**Task brief:** Write out a word-for-word repetition of the lines that come before the line containing "Gameplay with keyboard" in the listing below, along with that line itself, omitting pictures.
*** Opening Data for this task ***
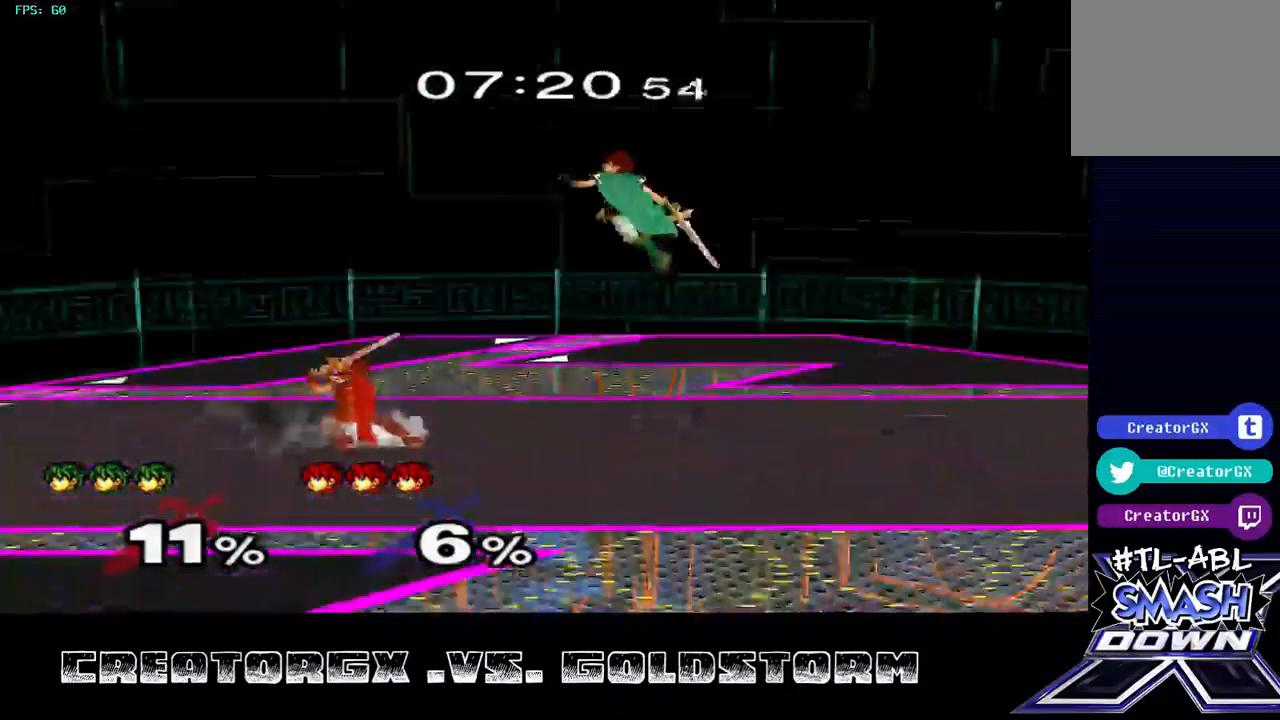
{"buttons": [], "left_stick": "center", "right_stick": "center", "events": [[236, "right_stick", "down"], [438, "right_stick", "center"]]}
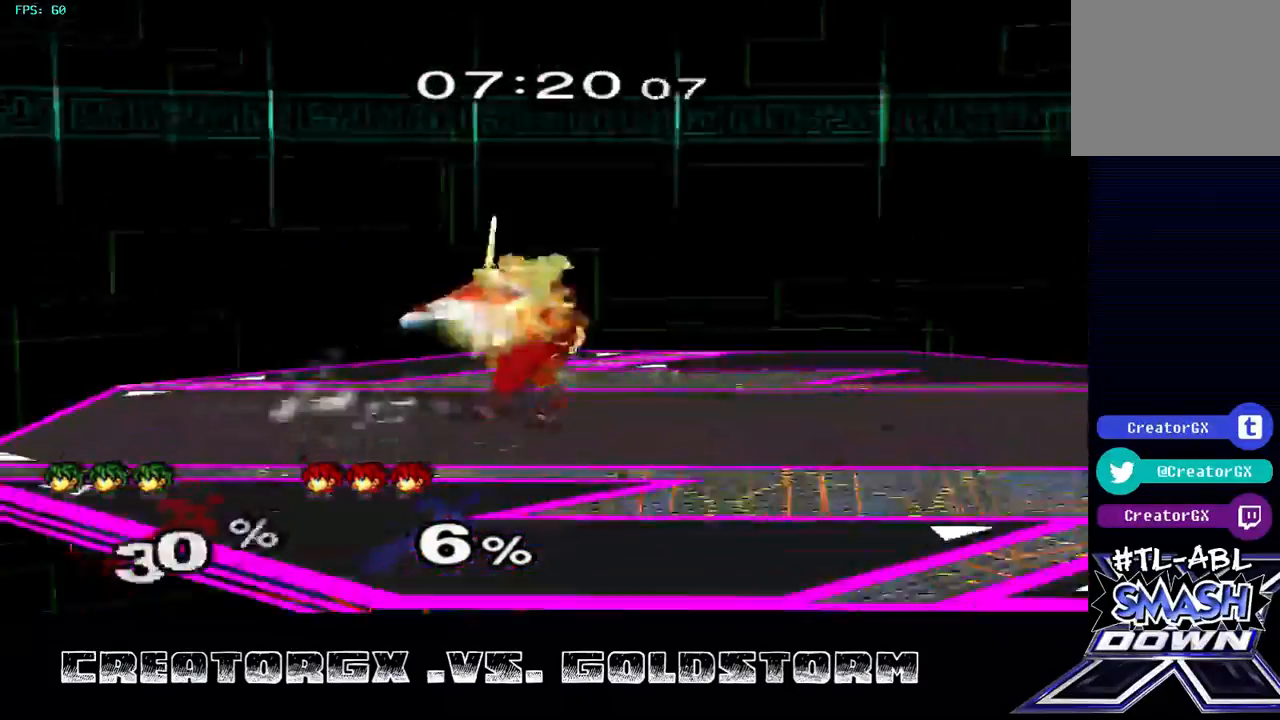
{"buttons": [], "left_stick": "center", "right_stick": "center", "events": []}
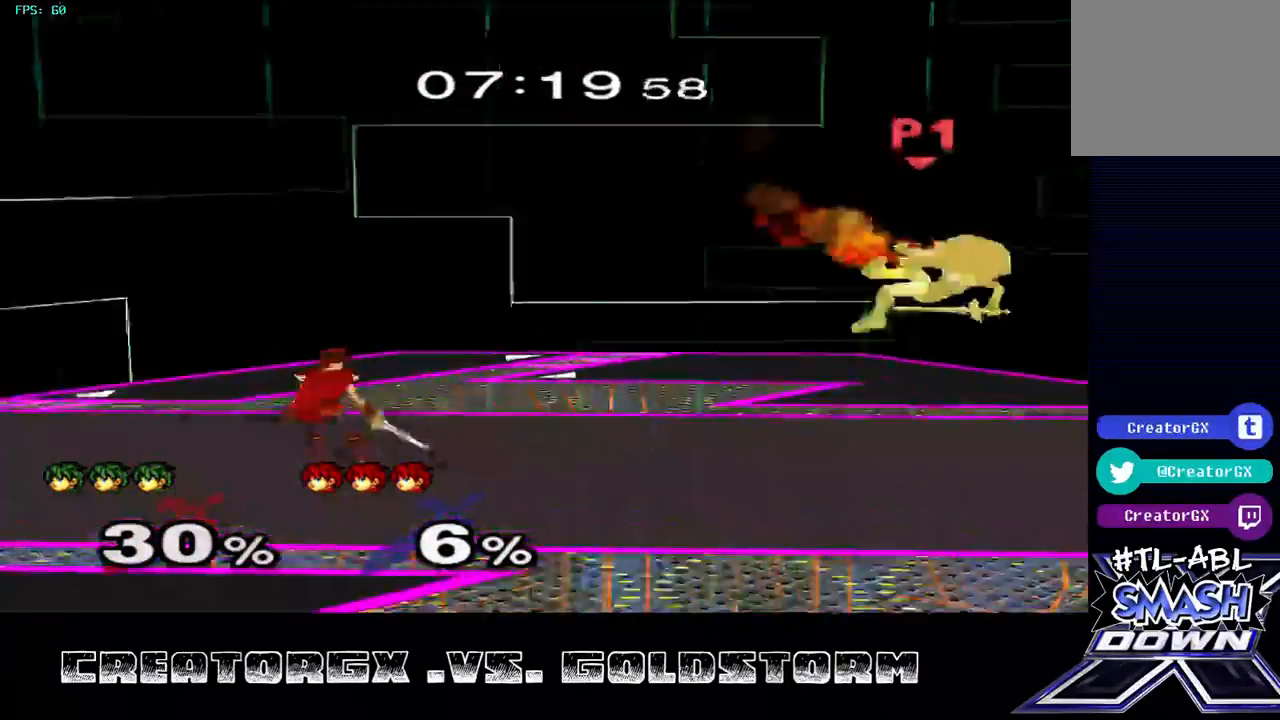
{"buttons": [], "left_stick": "center", "right_stick": "center", "events": [[202, "R1", "down"], [471, "R1", "up"]]}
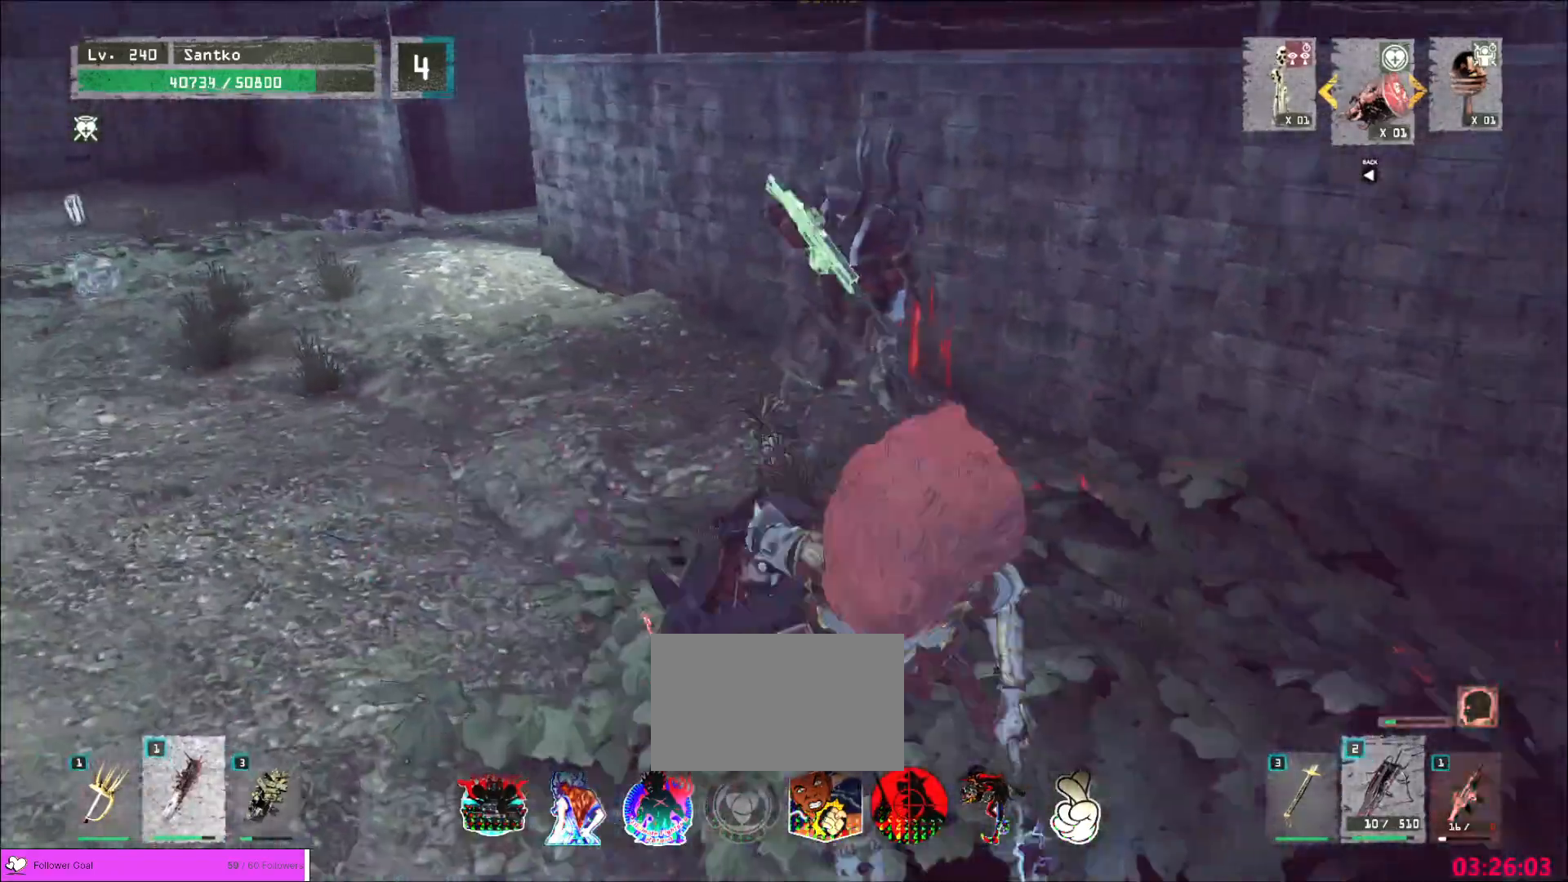
Gameplay with keyboard and mouse; each line is a JSON object with the keys and mouse buttons held at the frame after it. "events" lists presses ("down") and releases ("up") of "1", "2", "3", "4", "5", "a", "alt", "b", "c", "ctrl", "d", "e", "f", "g", "q", "r", "s", "shift", "space", "t", "tab", "v", "w", "x", "z", "mouse_left", "mouse_wheel", "mouse_right", "mouse_mb4" and "mouse_mb5" between this image and that frame as [ms after this image, input, new state], when the widget could be followed in between. "mouse_left", "mouse_wheel", "mouse_right", "mouse_mb4", "mouse_mb5" = the "left", "wheel", "right", "mb4", "mb5" buttons of the "mouse" list. No other keys are recorded. "wheel" means that the mouse wheel is clicked or scrolled. Not read: mouse_move.
{"keys": ["a", "w"], "mouse": [], "events": [[40, "mouse_left", "down"], [40, "q", "down"], [80, "mouse_left", "up"], [80, "q", "up"], [360, "a", "down"]]}
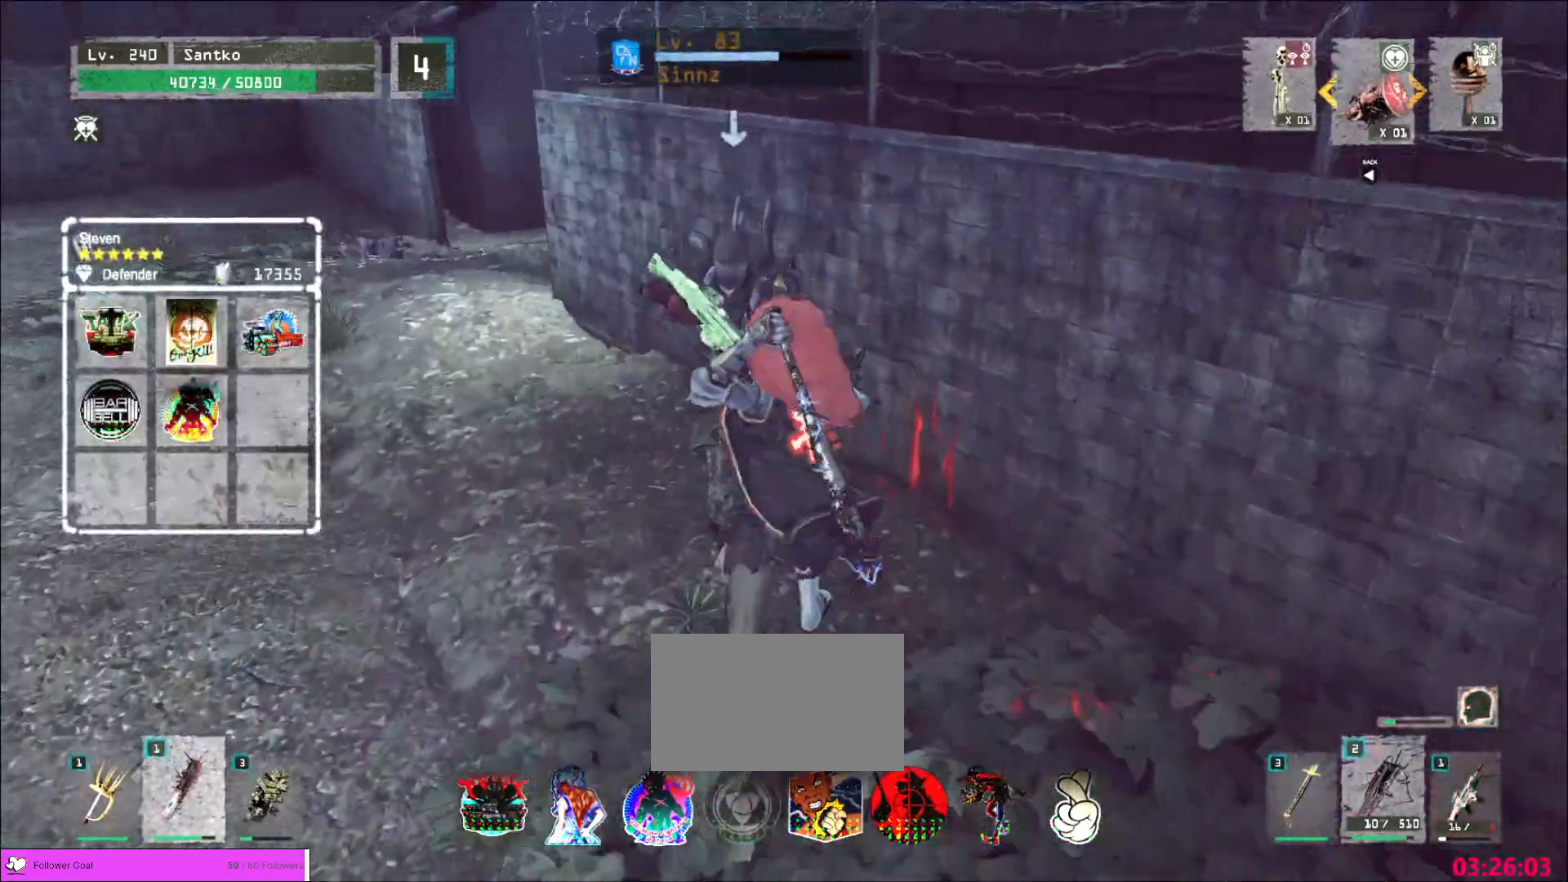
{"keys": [], "mouse": [], "events": [[160, "mouse_left", "down"], [240, "mouse_left", "up"], [400, "a", "up"], [520, "w", "up"]]}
*** Closing Data for this task ***
**Answer to the problem:**
{"buttons": [], "left_stick": "center", "right_stick": "center", "events": [[236, "right_stick", "down"], [438, "right_stick", "center"]]}
{"buttons": [], "left_stick": "center", "right_stick": "center", "events": []}
{"buttons": [], "left_stick": "center", "right_stick": "center", "events": [[202, "R1", "down"], [471, "R1", "up"]]}
Gameplay with keyboard and mouse; each line is a JSON object with the keys and mouse buttons held at the frame after it. "events" lists presses ("down") and releases ("up") of "1", "2", "3", "4", "5", "a", "alt", "b", "c", "ctrl", "d", "e", "f", "g", "q", "r", "s", "shift", "space", "t", "tab", "v", "w", "x", "z", "mouse_left", "mouse_wheel", "mouse_right", "mouse_mb4" and "mouse_mb5" between this image and that frame as [ms after this image, input, new state], when the widget could be followed in between. "mouse_left", "mouse_wheel", "mouse_right", "mouse_mb4", "mouse_mb5" = the "left", "wheel", "right", "mb4", "mb5" buttons of the "mouse" list. No other keys are recorded. "wheel" means that the mouse wheel is clicked or scrolled. Not read: mouse_move.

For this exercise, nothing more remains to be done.